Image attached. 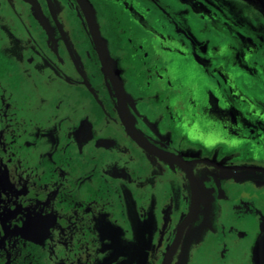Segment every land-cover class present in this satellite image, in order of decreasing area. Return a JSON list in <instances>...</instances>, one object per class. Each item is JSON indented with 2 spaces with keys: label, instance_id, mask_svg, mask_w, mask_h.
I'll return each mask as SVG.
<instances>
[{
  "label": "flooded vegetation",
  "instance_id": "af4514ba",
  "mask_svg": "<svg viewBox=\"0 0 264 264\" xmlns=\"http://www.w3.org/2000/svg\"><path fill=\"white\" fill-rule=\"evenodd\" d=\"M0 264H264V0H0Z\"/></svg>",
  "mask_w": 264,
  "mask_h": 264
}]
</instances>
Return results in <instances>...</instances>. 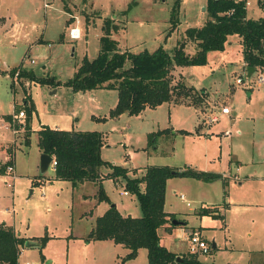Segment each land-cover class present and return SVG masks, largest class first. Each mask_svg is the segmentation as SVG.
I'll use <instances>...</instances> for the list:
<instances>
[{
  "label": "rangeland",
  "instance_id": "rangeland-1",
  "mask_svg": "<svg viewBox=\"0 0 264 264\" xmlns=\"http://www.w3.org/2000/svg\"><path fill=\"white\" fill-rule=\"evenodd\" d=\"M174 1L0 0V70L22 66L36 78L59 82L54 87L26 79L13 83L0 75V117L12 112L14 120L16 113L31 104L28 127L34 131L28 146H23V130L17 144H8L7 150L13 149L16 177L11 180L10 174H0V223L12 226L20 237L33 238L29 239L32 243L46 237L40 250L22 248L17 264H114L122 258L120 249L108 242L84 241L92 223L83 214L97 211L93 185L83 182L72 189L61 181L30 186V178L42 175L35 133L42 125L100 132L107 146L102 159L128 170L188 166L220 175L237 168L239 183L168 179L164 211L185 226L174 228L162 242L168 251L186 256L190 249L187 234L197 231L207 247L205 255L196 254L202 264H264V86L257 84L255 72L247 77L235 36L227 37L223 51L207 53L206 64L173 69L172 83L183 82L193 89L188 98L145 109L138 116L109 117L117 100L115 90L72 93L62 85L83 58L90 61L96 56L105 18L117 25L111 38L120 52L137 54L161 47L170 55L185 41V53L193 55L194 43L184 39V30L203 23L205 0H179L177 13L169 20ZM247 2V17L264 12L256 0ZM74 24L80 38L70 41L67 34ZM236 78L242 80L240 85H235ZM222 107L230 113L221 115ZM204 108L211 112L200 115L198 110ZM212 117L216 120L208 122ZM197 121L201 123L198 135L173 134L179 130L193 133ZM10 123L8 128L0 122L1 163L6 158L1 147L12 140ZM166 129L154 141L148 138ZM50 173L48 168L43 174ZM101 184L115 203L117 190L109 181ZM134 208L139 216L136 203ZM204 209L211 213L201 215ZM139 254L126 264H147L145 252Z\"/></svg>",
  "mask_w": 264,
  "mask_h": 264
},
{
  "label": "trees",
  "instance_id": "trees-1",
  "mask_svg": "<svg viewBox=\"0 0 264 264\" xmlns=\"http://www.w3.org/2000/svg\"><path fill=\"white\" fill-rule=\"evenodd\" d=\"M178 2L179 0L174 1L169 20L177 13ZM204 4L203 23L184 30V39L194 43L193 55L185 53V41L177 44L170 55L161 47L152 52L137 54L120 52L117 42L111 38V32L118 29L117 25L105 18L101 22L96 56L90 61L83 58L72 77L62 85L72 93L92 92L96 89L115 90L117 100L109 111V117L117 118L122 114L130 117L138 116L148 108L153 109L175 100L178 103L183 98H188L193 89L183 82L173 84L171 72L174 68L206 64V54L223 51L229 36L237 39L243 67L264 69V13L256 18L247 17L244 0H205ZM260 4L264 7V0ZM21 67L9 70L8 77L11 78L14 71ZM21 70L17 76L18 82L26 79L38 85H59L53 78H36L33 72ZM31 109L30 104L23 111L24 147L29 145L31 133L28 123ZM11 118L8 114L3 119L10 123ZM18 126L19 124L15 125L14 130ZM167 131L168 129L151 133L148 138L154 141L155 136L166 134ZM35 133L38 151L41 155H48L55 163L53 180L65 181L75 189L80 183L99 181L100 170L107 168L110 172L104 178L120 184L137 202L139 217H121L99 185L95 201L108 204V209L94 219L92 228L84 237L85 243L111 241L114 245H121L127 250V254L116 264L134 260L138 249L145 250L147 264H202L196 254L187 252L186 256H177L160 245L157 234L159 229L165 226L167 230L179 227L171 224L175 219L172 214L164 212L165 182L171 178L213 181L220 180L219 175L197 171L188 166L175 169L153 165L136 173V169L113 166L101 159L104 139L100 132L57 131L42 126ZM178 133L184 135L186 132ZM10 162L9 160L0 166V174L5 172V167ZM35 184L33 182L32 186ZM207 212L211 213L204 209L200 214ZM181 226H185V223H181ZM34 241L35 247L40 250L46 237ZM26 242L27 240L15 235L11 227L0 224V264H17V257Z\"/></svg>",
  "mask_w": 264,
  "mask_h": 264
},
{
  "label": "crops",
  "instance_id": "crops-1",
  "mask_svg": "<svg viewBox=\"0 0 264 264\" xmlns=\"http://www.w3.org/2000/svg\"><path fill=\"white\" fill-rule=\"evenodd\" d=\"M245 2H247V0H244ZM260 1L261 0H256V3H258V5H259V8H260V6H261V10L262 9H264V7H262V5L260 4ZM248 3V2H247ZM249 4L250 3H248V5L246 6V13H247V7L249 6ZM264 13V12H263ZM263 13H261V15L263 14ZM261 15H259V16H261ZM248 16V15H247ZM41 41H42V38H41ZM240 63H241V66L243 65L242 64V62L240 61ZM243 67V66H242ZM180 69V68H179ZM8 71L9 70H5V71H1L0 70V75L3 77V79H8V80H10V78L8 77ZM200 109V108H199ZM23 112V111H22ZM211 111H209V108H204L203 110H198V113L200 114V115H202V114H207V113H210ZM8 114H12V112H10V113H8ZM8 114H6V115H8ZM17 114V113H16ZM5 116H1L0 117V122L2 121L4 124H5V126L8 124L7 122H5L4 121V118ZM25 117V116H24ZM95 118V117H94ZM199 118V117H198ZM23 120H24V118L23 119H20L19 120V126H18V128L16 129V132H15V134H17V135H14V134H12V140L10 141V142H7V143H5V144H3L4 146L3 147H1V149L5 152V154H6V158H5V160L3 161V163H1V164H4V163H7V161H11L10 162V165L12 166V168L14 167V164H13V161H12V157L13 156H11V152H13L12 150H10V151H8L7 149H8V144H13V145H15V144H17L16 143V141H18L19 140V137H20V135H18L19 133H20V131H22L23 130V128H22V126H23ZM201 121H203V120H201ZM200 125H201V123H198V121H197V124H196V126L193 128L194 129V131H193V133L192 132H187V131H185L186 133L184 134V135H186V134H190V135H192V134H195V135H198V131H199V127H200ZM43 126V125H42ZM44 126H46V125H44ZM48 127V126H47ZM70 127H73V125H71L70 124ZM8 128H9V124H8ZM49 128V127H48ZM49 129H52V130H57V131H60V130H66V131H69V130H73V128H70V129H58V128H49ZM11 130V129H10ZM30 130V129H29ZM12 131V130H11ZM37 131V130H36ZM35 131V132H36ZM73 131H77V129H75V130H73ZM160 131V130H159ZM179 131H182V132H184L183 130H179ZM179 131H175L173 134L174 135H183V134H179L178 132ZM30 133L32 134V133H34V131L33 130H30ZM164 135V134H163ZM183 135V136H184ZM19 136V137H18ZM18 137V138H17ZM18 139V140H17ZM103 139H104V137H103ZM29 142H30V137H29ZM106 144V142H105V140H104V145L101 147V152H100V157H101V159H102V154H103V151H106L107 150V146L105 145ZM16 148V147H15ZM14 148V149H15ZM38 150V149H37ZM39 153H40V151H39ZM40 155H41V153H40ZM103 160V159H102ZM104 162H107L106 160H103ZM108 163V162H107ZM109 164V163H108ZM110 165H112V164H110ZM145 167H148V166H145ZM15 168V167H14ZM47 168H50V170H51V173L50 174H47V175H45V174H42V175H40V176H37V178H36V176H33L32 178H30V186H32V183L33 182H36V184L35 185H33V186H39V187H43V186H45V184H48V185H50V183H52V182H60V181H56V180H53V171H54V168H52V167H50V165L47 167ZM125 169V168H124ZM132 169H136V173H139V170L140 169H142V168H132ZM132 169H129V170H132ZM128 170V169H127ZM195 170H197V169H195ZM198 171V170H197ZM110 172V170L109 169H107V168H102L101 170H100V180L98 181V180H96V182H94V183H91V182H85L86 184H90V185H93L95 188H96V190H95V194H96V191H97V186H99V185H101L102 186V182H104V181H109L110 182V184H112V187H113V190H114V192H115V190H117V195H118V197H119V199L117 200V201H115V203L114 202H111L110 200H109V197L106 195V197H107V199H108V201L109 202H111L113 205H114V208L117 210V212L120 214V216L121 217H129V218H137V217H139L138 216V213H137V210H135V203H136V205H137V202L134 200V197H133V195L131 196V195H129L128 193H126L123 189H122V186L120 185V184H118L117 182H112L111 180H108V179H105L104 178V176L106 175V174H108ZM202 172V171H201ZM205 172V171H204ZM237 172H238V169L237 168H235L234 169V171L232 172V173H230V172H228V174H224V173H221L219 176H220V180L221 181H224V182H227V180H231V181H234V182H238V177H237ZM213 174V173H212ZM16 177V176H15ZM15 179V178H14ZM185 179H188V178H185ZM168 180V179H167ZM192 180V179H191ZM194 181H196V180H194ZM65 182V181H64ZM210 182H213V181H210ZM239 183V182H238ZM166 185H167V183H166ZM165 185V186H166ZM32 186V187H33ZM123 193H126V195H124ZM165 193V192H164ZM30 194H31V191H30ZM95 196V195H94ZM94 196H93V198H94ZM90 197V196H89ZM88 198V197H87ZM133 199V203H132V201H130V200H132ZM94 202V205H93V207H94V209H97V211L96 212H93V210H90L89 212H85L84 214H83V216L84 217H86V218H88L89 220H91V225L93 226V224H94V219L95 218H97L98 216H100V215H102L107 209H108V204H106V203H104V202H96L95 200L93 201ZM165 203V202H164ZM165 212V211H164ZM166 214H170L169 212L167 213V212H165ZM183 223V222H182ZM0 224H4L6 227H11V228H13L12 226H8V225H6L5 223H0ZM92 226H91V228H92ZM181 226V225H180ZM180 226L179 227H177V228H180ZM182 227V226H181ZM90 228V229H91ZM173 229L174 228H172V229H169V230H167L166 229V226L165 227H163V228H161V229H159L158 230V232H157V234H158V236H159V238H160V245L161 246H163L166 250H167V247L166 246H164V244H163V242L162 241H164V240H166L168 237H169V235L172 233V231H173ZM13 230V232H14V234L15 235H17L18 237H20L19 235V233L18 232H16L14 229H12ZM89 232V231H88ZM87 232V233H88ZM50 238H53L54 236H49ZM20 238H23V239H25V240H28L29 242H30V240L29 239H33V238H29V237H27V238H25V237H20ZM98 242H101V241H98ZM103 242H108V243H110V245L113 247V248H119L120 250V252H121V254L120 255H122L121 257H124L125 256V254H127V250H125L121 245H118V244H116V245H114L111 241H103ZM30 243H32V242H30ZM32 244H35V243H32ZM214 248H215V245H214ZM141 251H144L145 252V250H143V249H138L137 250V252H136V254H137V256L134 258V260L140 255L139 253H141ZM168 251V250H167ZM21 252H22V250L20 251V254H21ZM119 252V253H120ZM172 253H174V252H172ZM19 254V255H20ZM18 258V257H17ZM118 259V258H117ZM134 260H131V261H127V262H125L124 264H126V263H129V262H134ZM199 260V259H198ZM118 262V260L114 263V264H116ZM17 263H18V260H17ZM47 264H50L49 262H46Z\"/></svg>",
####
● What the task requires
How many lines in the entries above contain the string "rangeland"? Reply with the number alone.

● Result of this exercise
2